Uttarakhand cloudburst: Explainer on the extreme weather event

Hans India16 hours ago
New Delhi: A cloudburst in Uttarakhand's Uttarkashi district has caused flash floods, wreaking havoc in high-altitude villages of Dharali. Here's an explainer on what a cloudburst is.
Counted among the most devastating natural disasters in the Indian Himalayas, a cloudburst causes an enormous amount of rainfall across a limited area within an extremely short span of time.
According to the India Meteorological Department, rain falling at a rate of over 100 millimetres an hour with strong winds and lightning across 20-30 square kilometres of area is termed a cloudburst.
However, in a 2023 paper, researchers from the Indian Institute of Technology, Jammu, and National Institute of Hydrology, Roorkee, define cloudburst as a "sudden downpour of rainfall in a range of 100-250 millimetres an hour in a short span covering a smaller spatial extent similar to one square kilometre". It is published in the International Handbook of Disaster Research.
The Indian Himalayas are considered vulnerable to unusual and extreme weather events, including cloudbursts, extreme precipitation, flash floods, and avalanches, the risk of all of which is said to increase as climate change intensifies.
Extreme rainfall events in the region, including districts in Uttarakhand and Himachal Pradesh, have been studied to commonly occur during the monsoon season.
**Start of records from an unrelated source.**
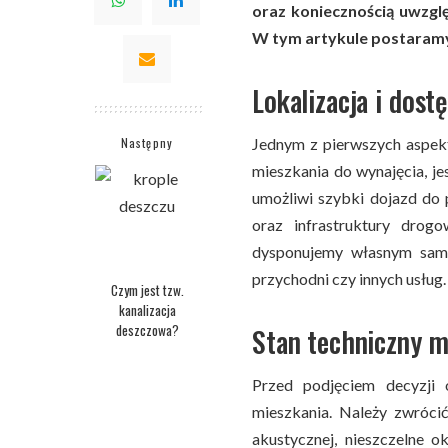
oraz koniecznością uwzgl
W tym artykule postaramy 
Lokalizacja i dost
Następny
Jednym z pierwszych aspek
mieszkania do wynajęcia, je
umożliwi szybki dojazd do p
oraz infrastruktury drog
dysponujemy własnym samo
przychodni czy innych usług.
Czym jest tzw.
kanalizacja
deszczowa?
Stan techniczny m
Przed podjęciem decyzji 
mieszkania. Należy zwrócić
akustycznej, nieszczelne o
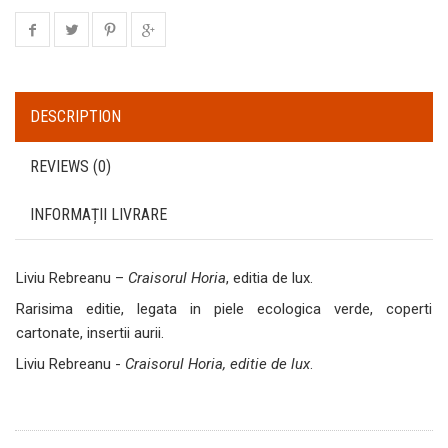
DESCRIPTION
REVIEWS (0)
INFORMAȚII LIVRARE
Liviu Rebreanu –
Craisorul Horia
, editia de lux.
Rarisima editie, legata in piele ecologica verde, coperti
cartonate, insertii aurii.
Liviu Rebreanu -
Craisorul Horia, editie de lux
.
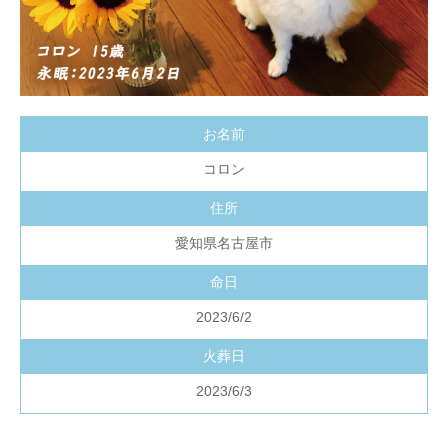
お名前
コロン
住所
愛知県名古屋市
命日
2023/6/2
火葬日
2023/6/3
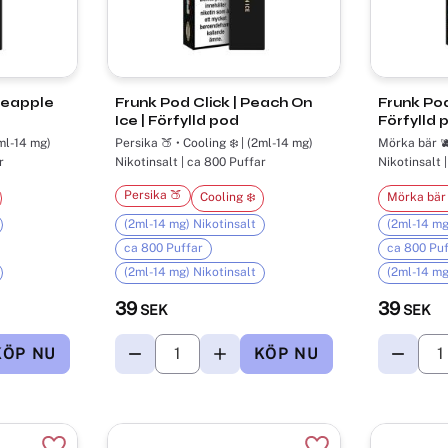
Frunk Pod Click | Peach On
Frunk Pod Click 
Ice | Förfylld pod
Förfylld 
Persika 🍑 • Cooling ❄️ | (2ml-14 mg)
Mörka bär 🫐
r
Nikotinsalt | ca 800 Puffar
Nikotinsalt 
Persika 🍑
Cooling ❄️
Mörka bär 
(2ml-14 mg) Nikotinsalt
(2ml-14 mg
ca 800 Puffar
ca 800 Puf
(2ml-14 mg) Nikotinsalt
(2ml-14 mg
39
39
SEK
SEK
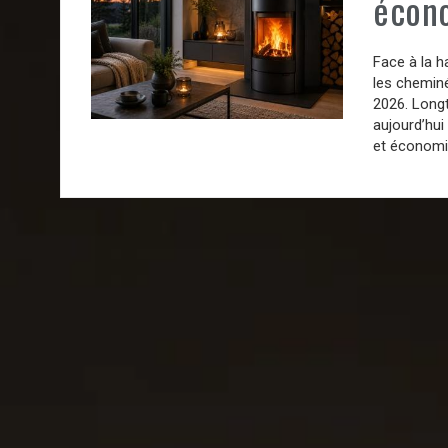
écon
Face à la h
les cheminé
2026. Long
aujourd’hui
et économi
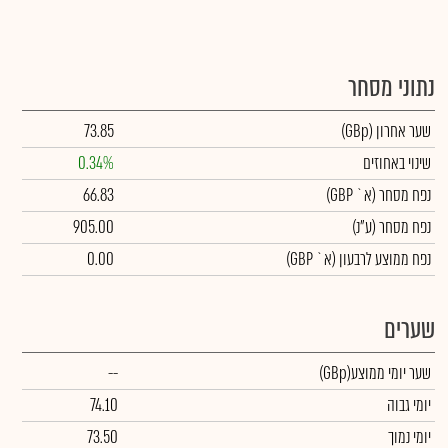
נתוני מסחר
שער אחרון
(GBp)
73.85
שינוי באחוזים
0.34%
נפח מסחר
(א` GBP)
66.83
נפח מסחר
(ע"נ)
905.00
נפח ממוצע לרבעון (א` GBP)
0.00
שערים
שער יומי ממוצע
(GBp)
--
יומי גבוה
74.10
יומי נמוך
73.50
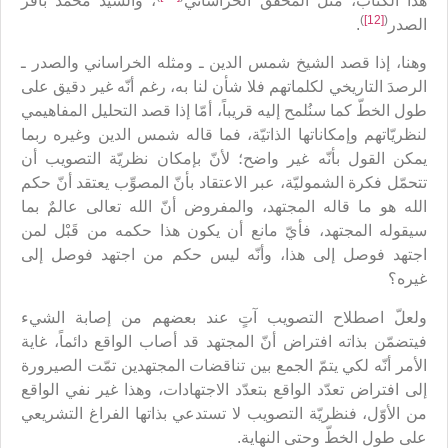
هذا الكتاب، مثل المحقّق الخراساني
، والسيد محمّد باقر
)
[12]
(
الصدر
.
وهنا، إذا قصد الشيخ شمس الدين ـ ومثله الخراساني والصدر ـ
الرصدَ التاريخي لكلماتهم فلا شأن لنا به، رغم أنّه غير دقيق على
طول الخطّ كما سنُلمح إليه قريباً، أمّا إذا قصد التحليل المفاهيمي
لنظريّاتهم وإمكاناتها الذاتيّة، فما قاله شمس الدين وغيره ربما
يمكن القول بأنّه غير واضح؛ لأنّ بإمكان نظريّة التصويب أن
تتحمّل فكرة الشموليّة، عبر الاعتقاد بأنّ المصوِّب يعتقد أنّ حكم
الله هو ما قاله المجتهد، والمفروض أنّ الله تعالى عالمٌ بما
سيقوله المجتهد، فأيّ مانع أن يكون هذا حكمه من قَبْل لمن
اجتهد فوصل إلى هذا، وأنّه ليس حكم من اجتهد فوصل إلى
غيره؟
ولعلّ اصطلاح التصويب آتٍ عند بعضهم من إصابة الشيء
فيتضمّن بذاته افتراض أنّ المجتهد قد أصاب الواقع دائماً، غاية
الأمر أنّه لكي يتمّ الجمع بين تناقضات المجتهدين تمّت الصيرورة
إلى افتراض تعدّد الواقع بتعدّد الاجتهادات، وهذا غير نفي الواقع
من الأوّل، فنظريّة التصويب لا تستدعي بذاتها الفراغ التشريعي
على طول الخطّ وحتى النهاية.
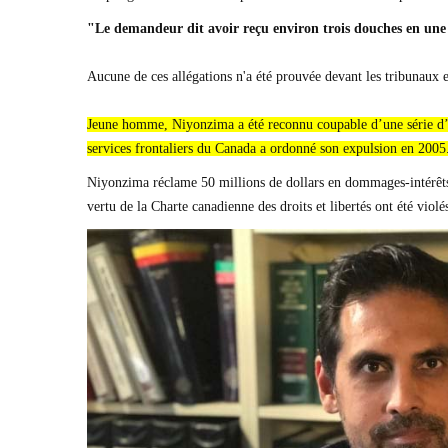
"Le demandeur dit avoir reçu environ trois douches en une
Aucune de ces allégations n'a été prouvée devant les tribunaux 
Jeune homme, Niyonzima a été reconnu coupable d’une série d’infr
services frontaliers du Canada a ordonné son expulsion en 2005
Niyonzima réclame 50 millions de dollars en dommages-intérêts 
vertu de la Charte canadienne des droits et libertés ont été viol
This results in widespread damage to property and lives, and potential flash floods and landslides. Houses collapse, traffic is disrupted and human casualties occur on a large scale.
Occurrence of extreme weather events is frequent for locations at elevation 1000-2000 metres, "which are densely populated valley folds of the Himalayas," the 2023 paper says. Uttarkashi is located at about 1,160 metres above sea level.
Further, cloudburst events per unit area are "very high in Uttarakhand", compared to other regions in the Indian Himalayas, with recent events being more severe and impacting more communities, it says.
On July 26, heavy rains lashed Uttarakhand's Rudraprayag district, causing boulders to slide down a hillside and blocking the trekking route to Kedarnath. Over 1,600 Chardham pilgrims were evacuated to safety.
A sudden cloudburst on June 29 at Silai Band on the Barkot-Yamunotri Marg in Uttarakhand left an under-construction hotel site damaged and eight to nine workers missing, according to officials.
Researchers call for concrete policies, planning and management of cloudburst events by national and global organisations.